— Боже мой! Оно пропадает зря! Оно исчезает бесследно!
Он не посмел пойти в своих рассуждениях дальше. Он только долго плакал и, наконец, уснул.
С каждым днем гладильщик становился все более неловким. Теперь в отсутствие хозяина он поднимал утюг двумя руками. Наконец, однажды он его уронил, отчего тут же вспыхнула ткань.
Пожар оставил небольшой след — всего лишь черное пятно на полу, но на следующий день старого гладильщика в мастерской уже не было, и мрачное молчание господина Рознека больно задело Биньямина.
После обеда появился какой-то молодой человек. Руки у него были такие же худые, как и у господина Гольдфадена, но он, казалось, твердо решил утюга не ронять.
Биньямин с ним не сошелся. Молодой человек рассказывал пикантные истории, носил галстук и презирал «жалкие умишки», которые не способны увидеть жизнь в ее истинном свете. Он был настоящим безбожником, не то что господин Гольдфаден, который утратил лишь внешние признаки хорошего еврея — Биньямин это остро чувствовал. Тем не менее не стоило восстанавливать против себя такого парня, как этот новый гладильщик, и в порядке поддержания добрых отношений однажды вечером Биньямин очутился с ним в переулке, где стояли женщины. Безбожник уладил все сам. Как во сне, поднялся Биньямин по ступеням, покрытым ковром, прошел по коридору, какой бывает только во дворце, получил комнату, которая пугала своей роскошью и сплошными зеркалами, получил толстуху, которая превратилась в живую куклу с синеватым дрожащим телом… Потом где-то над пузырьком электрического света робко засветило солнце Песни Песней… «Пойдем со мной с Ливана, невеста моя…» А живая кукла, присев на биде, начала манить его к себе: ее указательный пальчик сгибался и разгибался, сгибался и разгибался…

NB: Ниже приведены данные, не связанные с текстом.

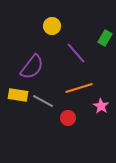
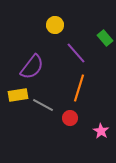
yellow circle: moved 3 px right, 1 px up
green rectangle: rotated 70 degrees counterclockwise
orange line: rotated 56 degrees counterclockwise
yellow rectangle: rotated 18 degrees counterclockwise
gray line: moved 4 px down
pink star: moved 25 px down
red circle: moved 2 px right
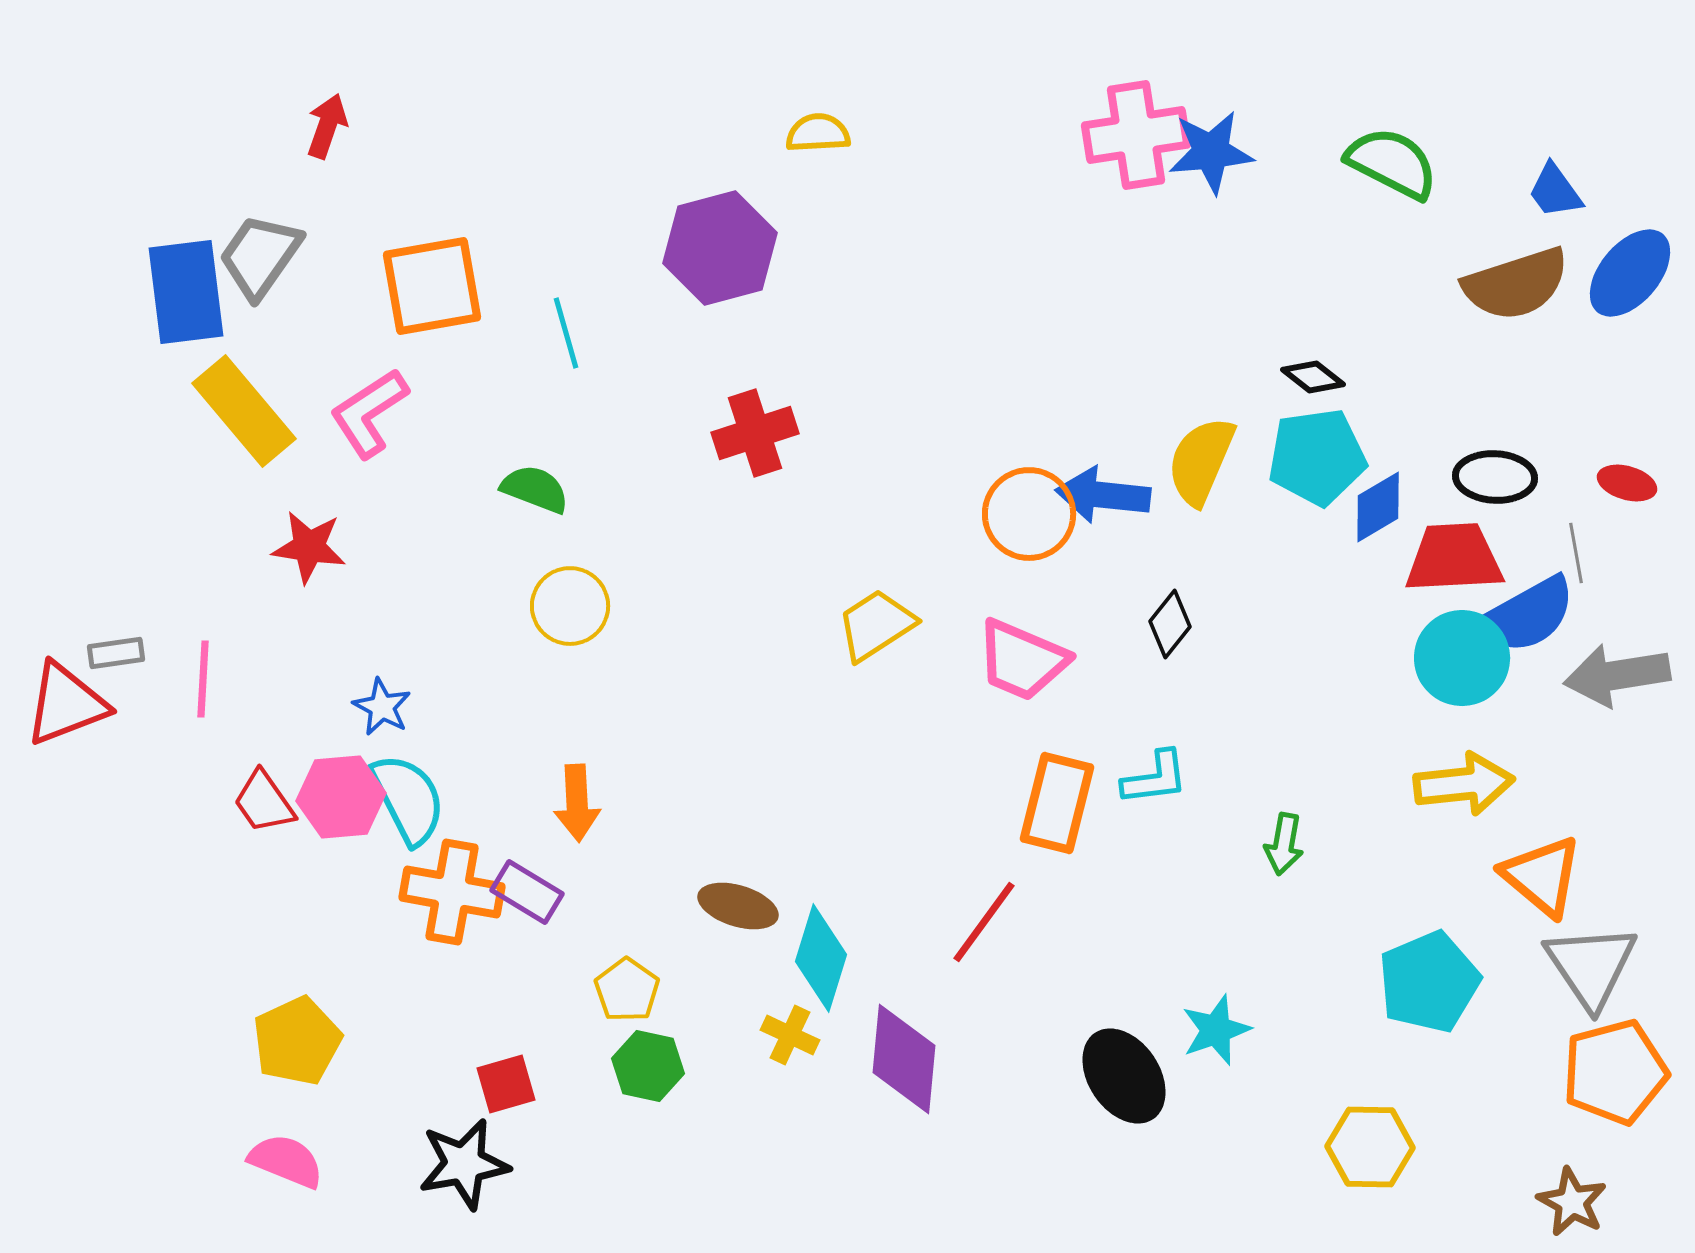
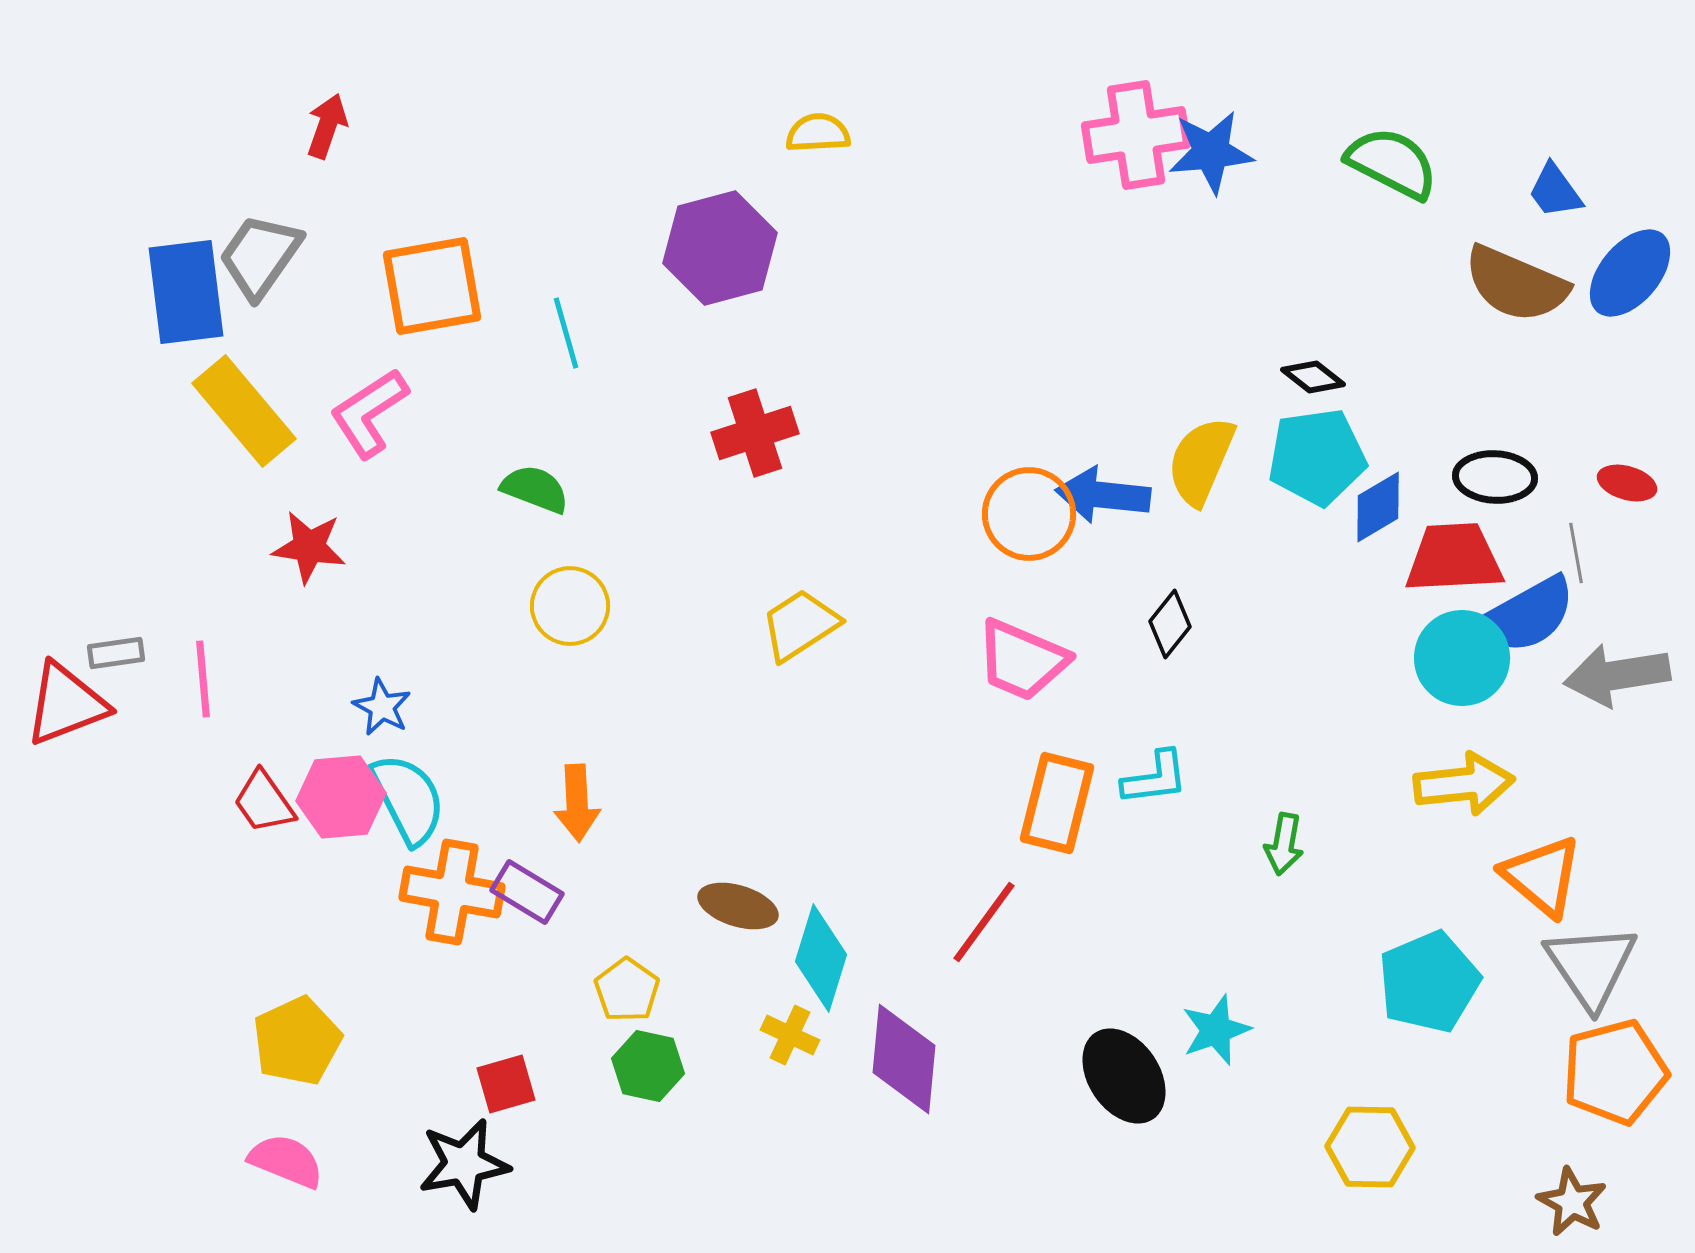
brown semicircle at (1516, 284): rotated 41 degrees clockwise
yellow trapezoid at (876, 625): moved 76 px left
pink line at (203, 679): rotated 8 degrees counterclockwise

— Извините, пани, — пролепетал Биньямин по-польски, отдернул задвижку и выбежал вон.
7
Вернувшись в Земиоцк, Биньямин окончательно отошел от поисков истины. Только бы снова найти немного той чистоты в повседневной жизни, с которой он расстался два года назад и которую ставил с тех пор превыше всего, — больше он ничего не хотел.
При виде сына у Юдифи задрожали ноздри и растопырились пальцы. Когда он выскользнул из-под ее еще трепещущих крыльев, его принял в свои объятия Мордехай. Он заглянул сыну в глаза, увидел, что взгляд его чист, и произнес бенедикцию, [8] Бенедикция — молитвенная формула, содержащая благословение Бога.
благословляющую приходящего. Пока он торжественно шевелил усами у самого лба Биньямина, тот со всей силой вновь обретенной убежденности заключил: Бог ты мой, если даже это и заблуждение, то я предпочитаю его маленьким правдишкам безбожников.
Но провести линию разделения было очень трудно, ибо если Земиоцк — всего лишь греза, кто же в таком случае он, Биньямин, коль скоро теперь он даже не принадлежит этой грезе?
В тот год, когда он вернулся в родное местечко, где-то в Европе вспыхнула война.
Тихие обитатели Земиоцка узнали об этом лишь в феврале 1915 года из писем, полученных от парижских, берлинских и нью-йоркских родственников. Поползли странные слухи. Рассказывали, что во Франции и в Германии евреев заставили надеть военную форму — символ ненависти — и драться между собой, совсем как эти дикие звери-христиане: евреи обязаны были драться!
Столь устрашающие события послужили предметом острых диспутов между стариками. Некоторые из них считали, что нельзя бросить камень в тех верующих, которых насильно заставляют носить оружие Антанты. Но, когда со следующей почтой пришло известие о том, что мальчики из одного местечка, родные братья, поселившиеся во враждующих странах, рискуют в этой слепой бойне убить друг друга, как это делают христиане, споры тотчас же уступили место черному трауру, молитвам и скорби. Все со стоном повторяли туманные слова Праведника. «Случилось это потому, — сказал он, — что Израиль устал чувствовать у своего горла нож заклания. Жертвенный агнец вступил в ряды Антанты. Он преклонил колени перед их идолами. Ему было больно, и он не хотел больше пребывать в Боге. Наши несчастные братья стали французами, немцами, турками, а может, и китайцами, вообразив, что, перестав быть евреями, они покончат со страданием. Но вот сегодня Всевышний видит такое, чего Он ни разу еще не видел за все две тысячи лет нашего изгнания: обряженные в чужие доспехи, говорящие на разных языках и поклоняющиеся безликим идолам, евреи убивают друг друга! Проклятье!» Усевшись прямо на землю. Праведник посыпал седые волосы пеплом и, раскачиваясь из стороны в сторону, начал издавать крики, как раненый зверь.